What you should do =>
Since only the total is wanted, give the number of lines in the listing below that hold the string "input" and add nothing.

Records provided =>
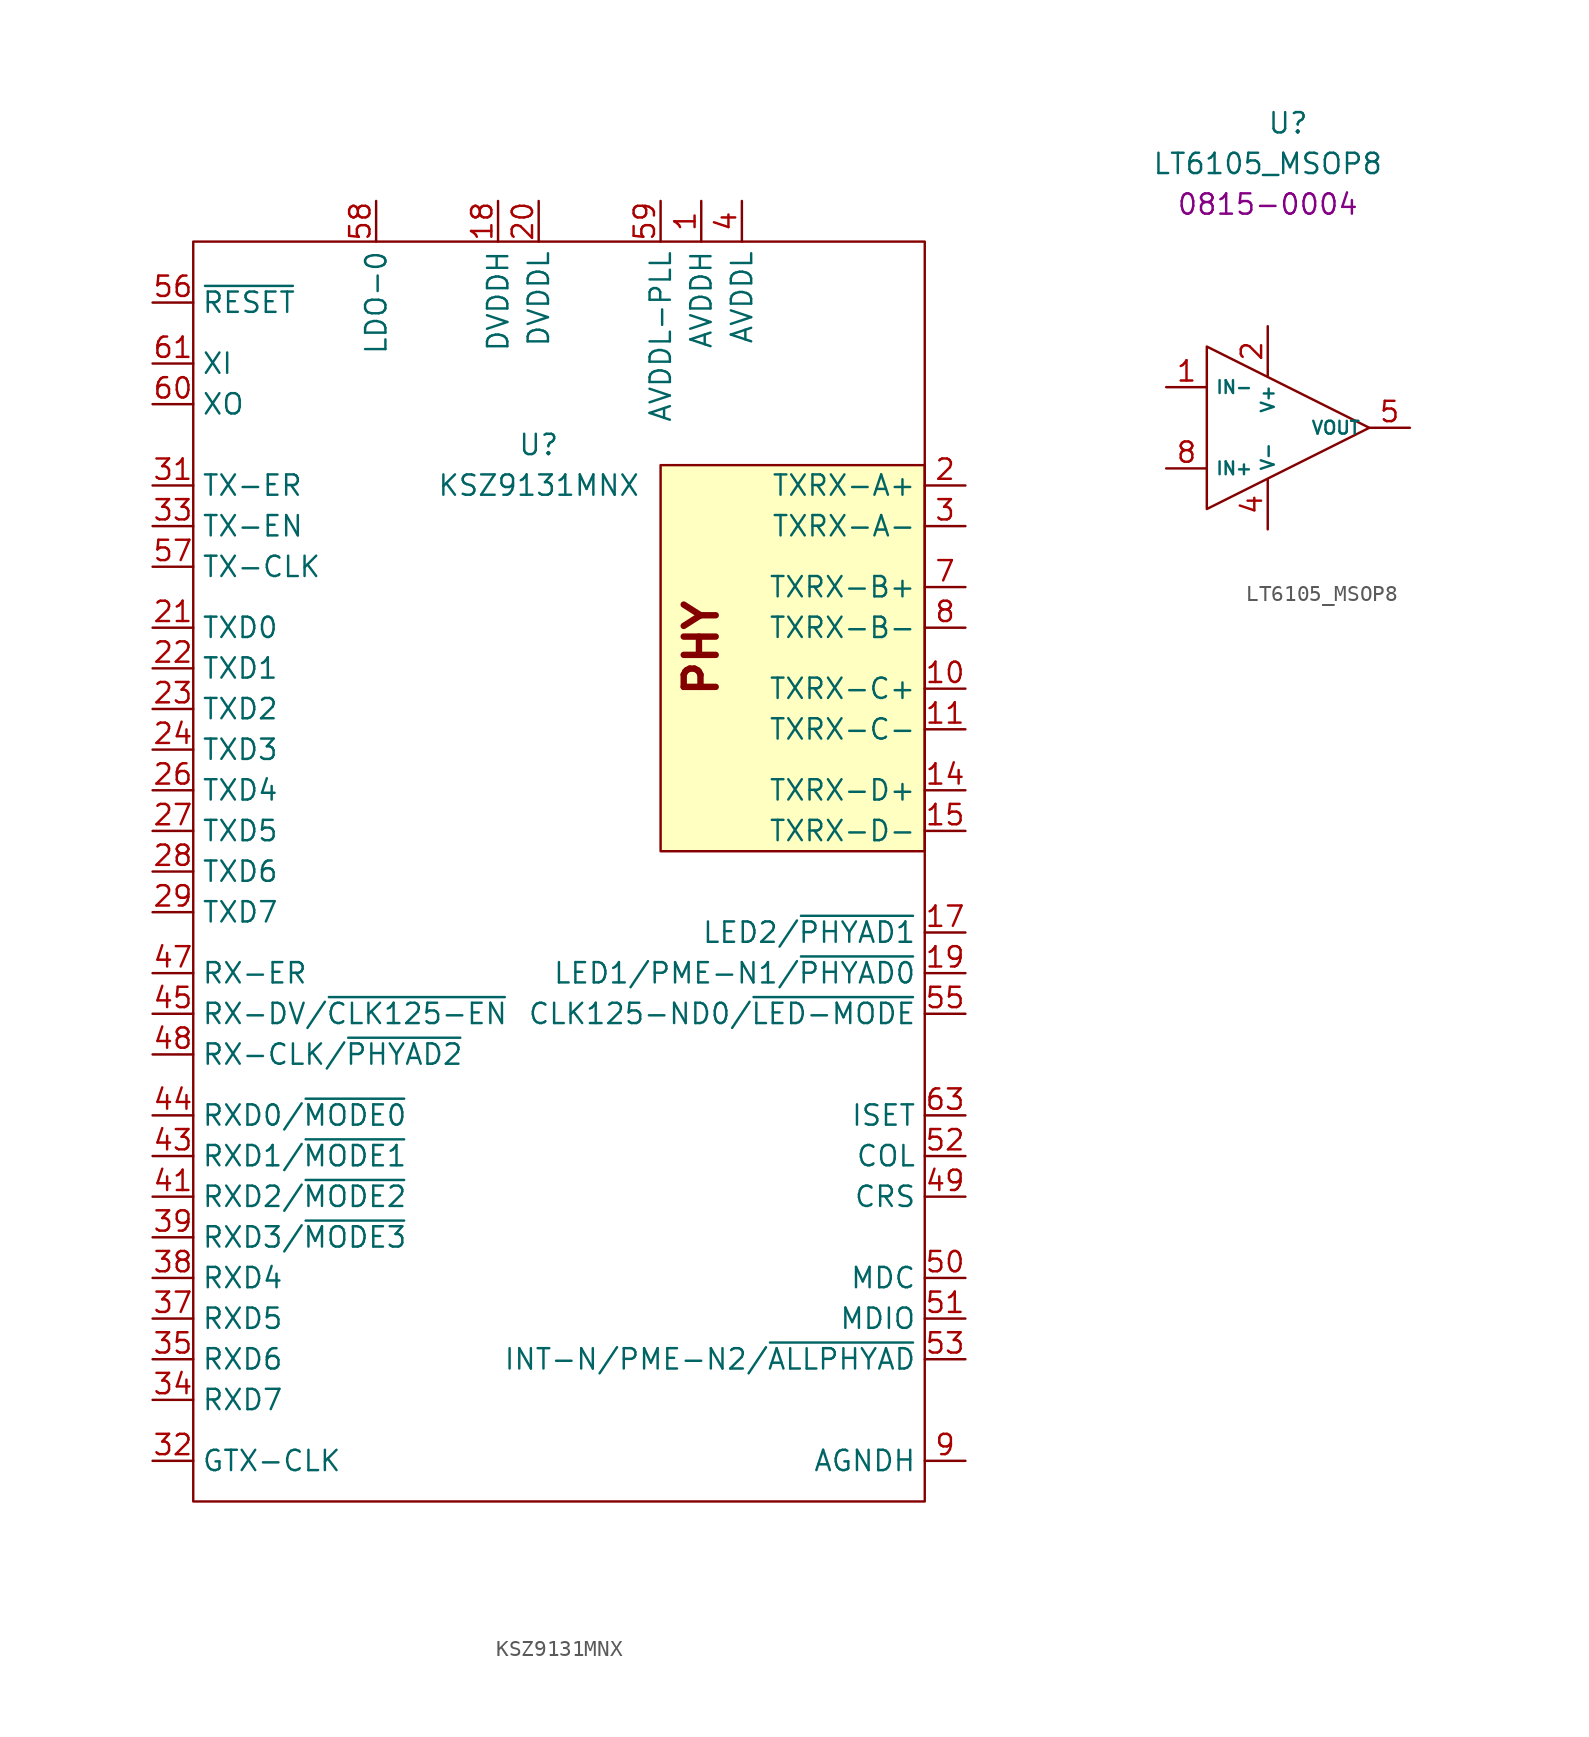
<source format=kicad_sym>
(kicad_symbol_lib
  (version 20220914)
  (generator kicad_symbol_editor)
  (symbol "KSZ9131MNX"
    (property "Reference" "U"
      (at 21.59 -12.7 0)
      (effects (font (size 1.27 1.27))))
    (property "Value" "KSZ9131MNX"
      (at 21.59 -15.24 0)
      (effects (font (size 1.27 1.27))))
    (symbol "KSZ9131MNX_0_0"
      (text "PHY" (at 31.75 -25.4 900) (effects (font (size 2 2) bold)))
      (pin unspecified line (at 31.75 2.54 270) (length 2.54) (name "AVDDH" (effects (font (size 1.27 1.27)))) (number "1" (effects (font (size 1.27 1.27)))))
      (pin unspecified line (at 48.26 -27.94 180) (length 2.54) (name "TXRX-C+" (effects (font (size 1.27 1.27)))) (number "10" (effects (font (size 1.27 1.27)))))
      (pin unspecified line (at 48.26 -30.48 180) (length 2.54) (name "TXRX-C-" (effects (font (size 1.27 1.27)))) (number "11" (effects (font (size 1.27 1.27)))))
      (pin unspecified line (at 34.29 2.54 270) (length 2.54) hide (name "AVDDL" (effects (font (size 1.27 1.27)))) (number "12" (effects (font (size 1.27 1.27)))))
      (pin unspecified line (at 34.29 2.54 270) (length 2.54) hide (name "AVDDL" (effects (font (size 1.27 1.27)))) (number "13" (effects (font (size 1.27 1.27)))))
      (pin unspecified line (at 48.26 -34.29 180) (length 2.54) (name "TXRX-D+" (effects (font (size 1.27 1.27)))) (number "14" (effects (font (size 1.27 1.27)))))
      (pin unspecified line (at 48.26 -36.83 180) (length 2.54) (name "TXRX-D-" (effects (font (size 1.27 1.27)))) (number "15" (effects (font (size 1.27 1.27)))))
      (pin unspecified line (at 31.75 2.54 270) (length 2.54) hide (name "AVDDH" (effects (font (size 1.27 1.27)))) (number "16" (effects (font (size 1.27 1.27)))))
      (pin unspecified line (at 48.26 -43.18 180) (length 2.54) (name "LED2/~{PHYAD1}" (effects (font (size 1.27 1.27)))) (number "17" (effects (font (size 1.27 1.27)))) (alternate "LED2" unspecified line) (alternate "~{PHYAD1}" unspecified line))
      (pin unspecified line (at 19.05 2.54 270) (length 2.54) (name "DVDDH" (effects (font (size 1.27 1.27)))) (number "18" (effects (font (size 1.27 1.27)))))
      (pin unspecified line (at 48.26 -45.72 180) (length 2.54) (name "LED1/PME-N1/~{PHYAD0}" (effects (font (size 1.27 1.27)))) (number "19" (effects (font (size 1.27 1.27)))) (alternate "LED1" unspecified line) (alternate "PME-N1" unspecified line) (alternate "~{PHYAD0}" unspecified line))
      (pin unspecified line (at 48.26 -15.24 180) (length 2.54) (name "TXRX-A+" (effects (font (size 1.27 1.27)))) (number "2" (effects (font (size 1.27 1.27)))))
      (pin unspecified line (at 21.59 2.54 270) (length 2.54) (name "DVDDL" (effects (font (size 1.27 1.27)))) (number "20" (effects (font (size 1.27 1.27)))))
      (pin unspecified line (at -2.54 -24.13 0) (length 2.54) (name "TXD0" (effects (font (size 1.27 1.27)))) (number "21" (effects (font (size 1.27 1.27)))))
      (pin unspecified line (at -2.54 -26.67 0) (length 2.54) (name "TXD1" (effects (font (size 1.27 1.27)))) (number "22" (effects (font (size 1.27 1.27)))))
      (pin unspecified line (at -2.54 -29.21 0) (length 2.54) (name "TXD2" (effects (font (size 1.27 1.27)))) (number "23" (effects (font (size 1.27 1.27)))))
      (pin unspecified line (at -2.54 -31.75 0) (length 2.54) (name "TXD3" (effects (font (size 1.27 1.27)))) (number "24" (effects (font (size 1.27 1.27)))))
      (pin unspecified line (at 21.59 2.54 270) (length 2.54) hide (name "DVDDL" (effects (font (size 1.27 1.27)))) (number "25" (effects (font (size 1.27 1.27)))))
      (pin unspecified line (at -2.54 -34.29 0) (length 2.54) (name "TXD4" (effects (font (size 1.27 1.27)))) (number "26" (effects (font (size 1.27 1.27)))))
      (pin unspecified line (at -2.54 -36.83 0) (length 2.54) (name "TXD5" (effects (font (size 1.27 1.27)))) (number "27" (effects (font (size 1.27 1.27)))))
      (pin unspecified line (at -2.54 -39.37 0) (length 2.54) (name "TXD6" (effects (font (size 1.27 1.27)))) (number "28" (effects (font (size 1.27 1.27)))))
      (pin unspecified line (at -2.54 -41.91 0) (length 2.54) (name "TXD7" (effects (font (size 1.27 1.27)))) (number "29" (effects (font (size 1.27 1.27)))))
      (pin unspecified line (at 48.26 -17.78 180) (length 2.54) (name "TXRX-A-" (effects (font (size 1.27 1.27)))) (number "3" (effects (font (size 1.27 1.27)))))
      (pin unspecified line (at 19.05 2.54 270) (length 2.54) hide (name "DVDDH" (effects (font (size 1.27 1.27)))) (number "30" (effects (font (size 1.27 1.27)))))
      (pin unspecified line (at -2.54 -15.24 0) (length 2.54) (name "TX-ER" (effects (font (size 1.27 1.27)))) (number "31" (effects (font (size 1.27 1.27)))))
      (pin unspecified line (at -2.54 -76.2 0) (length 2.54) (name "GTX-CLK" (effects (font (size 1.27 1.27)))) (number "32" (effects (font (size 1.27 1.27)))))
      (pin unspecified line (at -2.54 -17.78 0) (length 2.54) (name "TX-EN" (effects (font (size 1.27 1.27)))) (number "33" (effects (font (size 1.27 1.27)))))
      (pin unspecified line (at -2.54 -72.39 0) (length 2.54) (name "RXD7" (effects (font (size 1.27 1.27)))) (number "34" (effects (font (size 1.27 1.27)))))
      (pin unspecified line (at -2.54 -69.85 0) (length 2.54) (name "RXD6" (effects (font (size 1.27 1.27)))) (number "35" (effects (font (size 1.27 1.27)))))
      (pin unspecified line (at 21.59 2.54 270) (length 2.54) hide (name "DVDDL" (effects (font (size 1.27 1.27)))) (number "36" (effects (font (size 1.27 1.27)))))
      (pin unspecified line (at -2.54 -67.31 0) (length 2.54) (name "RXD5" (effects (font (size 1.27 1.27)))) (number "37" (effects (font (size 1.27 1.27)))))
      (pin unspecified line (at -2.54 -64.77 0) (length 2.54) (name "RXD4" (effects (font (size 1.27 1.27)))) (number "38" (effects (font (size 1.27 1.27)))))
      (pin unspecified line (at -2.54 -62.23 0) (length 2.54) (name "RXD3/~{MODE3}" (effects (font (size 1.27 1.27)))) (number "39" (effects (font (size 1.27 1.27)))) (alternate "RXD3" unspecified line) (alternate "~{MODE3}" unspecified line))
      (pin unspecified line (at 34.29 2.54 270) (length 2.54) (name "AVDDL" (effects (font (size 1.27 1.27)))) (number "4" (effects (font (size 1.27 1.27)))))
      (pin unspecified line (at 19.05 2.54 270) (length 2.54) hide (name "DVDDH" (effects (font (size 1.27 1.27)))) (number "40" (effects (font (size 1.27 1.27)))))
      (pin unspecified line (at -2.54 -59.69 0) (length 2.54) (name "RXD2/~{MODE2}" (effects (font (size 1.27 1.27)))) (number "41" (effects (font (size 1.27 1.27)))) (alternate "RXD2" unspecified line) (alternate "~{MODE2}" unspecified line))
      (pin unspecified line (at 21.59 2.54 270) (length 2.54) hide (name "DVDDL" (effects (font (size 1.27 1.27)))) (number "42" (effects (font (size 1.27 1.27)))))
      (pin unspecified line (at -2.54 -57.15 0) (length 2.54) (name "RXD1/~{MODE1}" (effects (font (size 1.27 1.27)))) (number "43" (effects (font (size 1.27 1.27)))) (alternate "RXD1" unspecified line) (alternate "~{MODE1}" unspecified line))
      (pin unspecified line (at -2.54 -54.61 0) (length 2.54) (name "RXD0/~{MODE0}" (effects (font (size 1.27 1.27)))) (number "44" (effects (font (size 1.27 1.27)))) (alternate "RXD0" unspecified line) (alternate "~{MODE0}" unspecified line))
      (pin unspecified line (at -2.54 -48.26 0) (length 2.54) (name "RX-DV/~{CLK125-EN}" (effects (font (size 1.27 1.27)))) (number "45" (effects (font (size 1.27 1.27)))) (alternate "RX-DV" unspecified line) (alternate "~{CLK125-EN}" unspecified line))
      (pin unspecified line (at 19.05 2.54 270) (length 2.54) hide (name "DVDDH" (effects (font (size 1.27 1.27)))) (number "46" (effects (font (size 1.27 1.27)))))
      (pin unspecified line (at -2.54 -45.72 0) (length 2.54) (name "RX-ER" (effects (font (size 1.27 1.27)))) (number "47" (effects (font (size 1.27 1.27)))))
      (pin unspecified line (at -2.54 -50.8 0) (length 2.54) (name "RX-CLK/~{PHYAD2}" (effects (font (size 1.27 1.27)))) (number "48" (effects (font (size 1.27 1.27)))) (alternate "RX-CLK" unspecified line) (alternate "~{PHYAD2}" unspecified line))
      (pin unspecified line (at 48.26 -59.69 180) (length 2.54) (name "CRS" (effects (font (size 1.27 1.27)))) (number "49" (effects (font (size 1.27 1.27)))))
      (pin unspecified line (at 34.29 2.54 270) (length 2.54) hide (name "AVDDL" (effects (font (size 1.27 1.27)))) (number "5" (effects (font (size 1.27 1.27)))))
      (pin unspecified line (at 48.26 -64.77 180) (length 2.54) (name "MDC" (effects (font (size 1.27 1.27)))) (number "50" (effects (font (size 1.27 1.27)))))
      (pin unspecified line (at 48.26 -67.31 180) (length 2.54) (name "MDIO" (effects (font (size 1.27 1.27)))) (number "51" (effects (font (size 1.27 1.27)))))
      (pin unspecified line (at 48.26 -57.15 180) (length 2.54) (name "COL" (effects (font (size 1.27 1.27)))) (number "52" (effects (font (size 1.27 1.27)))))
      (pin unspecified line (at 48.26 -69.85 180) (length 2.54) (name "INT-N/PME-N2/~{ALLPHYAD}" (effects (font (size 1.27 1.27)))) (number "53" (effects (font (size 1.27 1.27)))) (alternate "INT-N" unspecified line) (alternate "PME-N2" unspecified line) (alternate "~{ALLPHYAD}" unspecified line))
      (pin unspecified line (at 21.59 2.54 270) (length 2.54) hide (name "DVDDL" (effects (font (size 1.27 1.27)))) (number "54" (effects (font (size 1.27 1.27)))))
      (pin unspecified line (at 48.26 -48.26 180) (length 2.54) (name "CLK125-ND0/~{LED-MODE}" (effects (font (size 1.27 1.27)))) (number "55" (effects (font (size 1.27 1.27)))) (alternate "CLK125-ND0" unspecified line) (alternate "~{LED-MODE}" unspecified line))
      (pin unspecified line (at -2.54 -3.81 0) (length 2.54) (name "~{RESET}" (effects (font (size 1.27 1.27)))) (number "56" (effects (font (size 1.27 1.27)))))
      (pin unspecified line (at -2.54 -20.32 0) (length 2.54) (name "TX-CLK" (effects (font (size 1.27 1.27)))) (number "57" (effects (font (size 1.27 1.27)))))
      (pin unspecified line (at 11.43 2.54 270) (length 2.54) (name "LDO-0" (effects (font (size 1.27 1.27)))) (number "58" (effects (font (size 1.27 1.27)))))
      (pin unspecified line (at 29.21 2.54 270) (length 2.54) (name "AVDDL-PLL" (effects (font (size 1.27 1.27)))) (number "59" (effects (font (size 1.27 1.27)))))
      (pin unspecified line (at 9.525 -29.845 90) (length 2.54) hide (name "NC" (effects (font (size 1.27 1.27)))) (number "6" (effects (font (size 1.27 1.27)))))
      (pin unspecified line (at -2.54 -10.16 0) (length 2.54) (name "XO" (effects (font (size 1.27 1.27)))) (number "60" (effects (font (size 1.27 1.27)))))
      (pin unspecified line (at -2.54 -7.62 0) (length 2.54) (name "XI" (effects (font (size 1.27 1.27)))) (number "61" (effects (font (size 1.27 1.27)))))
      (pin unspecified line (at 9.525 -29.845 90) (length 2.54) hide (name "NC" (effects (font (size 1.27 1.27)))) (number "62" (effects (font (size 1.27 1.27)))))
      (pin unspecified line (at 48.26 -54.61 180) (length 2.54) (name "ISET" (effects (font (size 1.27 1.27)))) (number "63" (effects (font (size 1.27 1.27)))))
      (pin unspecified line (at 48.26 -76.2 180) (length 2.54) hide (name "AGNDH" (effects (font (size 1.27 1.27)))) (number "64" (effects (font (size 1.27 1.27)))))
      (pin unspecified line (at 48.26 -76.2 180) (length 2.54) hide (name "AGNDH" (effects (font (size 1.27 1.27)))) (number "65" (effects (font (size 1.27 1.27)))))
      (pin unspecified line (at 48.26 -21.59 180) (length 2.54) (name "TXRX-B+" (effects (font (size 1.27 1.27)))) (number "7" (effects (font (size 1.27 1.27)))))
      (pin unspecified line (at 48.26 -24.13 180) (length 2.54) (name "TXRX-B-" (effects (font (size 1.27 1.27)))) (number "8" (effects (font (size 1.27 1.27)))))
      (pin unspecified line (at 48.26 -76.2 180) (length 2.54) (name "AGNDH" (effects (font (size 1.27 1.27)))) (number "9" (effects (font (size 1.27 1.27))))))
    (symbol "KSZ9131MNX_0_1"
      (rectangle (start 0 0) (end 45.72 -78.74) (stroke (width 0.15) (type default)) (fill (type none)))
      (rectangle (start 45.72 -13.97) (end 29.21 -38.1) (stroke (width 0) (type default)) (fill (type background)))))
  (symbol "LT6105_MSOP8"
    (property "Reference" "U"
      (at 5.08 13.97 0)
      (effects (font (size 1.27 1.27))))
    (property "Value" "LT6105_MSOP8"
      (at 3.81 11.43 0)
      (effects (font (size 1.27 1.27))))
    (property "PartNumber" "0815-0004"
      (at 3.81 8.89 0)
      (effects (font (size 1.27 1.27))))
    (symbol "LT6105_MSOP8_0_0"
      (pin input line (at -2.54 -2.54 0) (length 2.54) (name "IN-" (effects (font (size 0.8 0.8)))) (number "1" (effects (font (size 1.27 1.27)))))
      (pin power_in line (at 3.81 1.27 270) (length 3.1) (name "V+" (effects (font (size 0.8 0.8)))) (number "2" (effects (font (size 1.27 1.27)))))
      (pin no_connect line (at 15.24 6.35 0) (length 2.54) hide (name "NC" (effects (font (size 1.27 1.27)))) (number "3" (effects (font (size 1.27 1.27)))))
      (pin power_in line (at 3.81 -11.43 90) (length 3.1) (name "V-" (effects (font (size 0.8 0.8)))) (number "4" (effects (font (size 1.27 1.27)))))
      (pin open_emitter line (at 12.7 -5.08 180) (length 2.54) (name "VOUT" (effects (font (size 0.8 0.8)))) (number "5" (effects (font (size 1.27 1.27)))))
      (pin no_connect line (at 15.24 1.27 0) (length 2.54) hide (name "NC" (effects (font (size 1.27 1.27)))) (number "6" (effects (font (size 1.27 1.27)))))
      (pin no_connect line (at 15.24 3.81 0) (length 2.54) hide (name "NC" (effects (font (size 1.27 1.27)))) (number "7" (effects (font (size 1.27 1.27)))))
      (pin input line (at -2.54 -7.62 0) (length 2.54) (name "IN+" (effects (font (size 0.8 0.8)))) (number "8" (effects (font (size 1.27 1.27))))))
    (symbol "LT6105_MSOP8_0_1"
      (polyline (pts (xy 0 0) (xy 0 -10.16) (xy 10.16 -5.08) (xy 0 0)) (stroke (width 0) (type default)) (fill (type none))))))
</source>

Written answer =>
2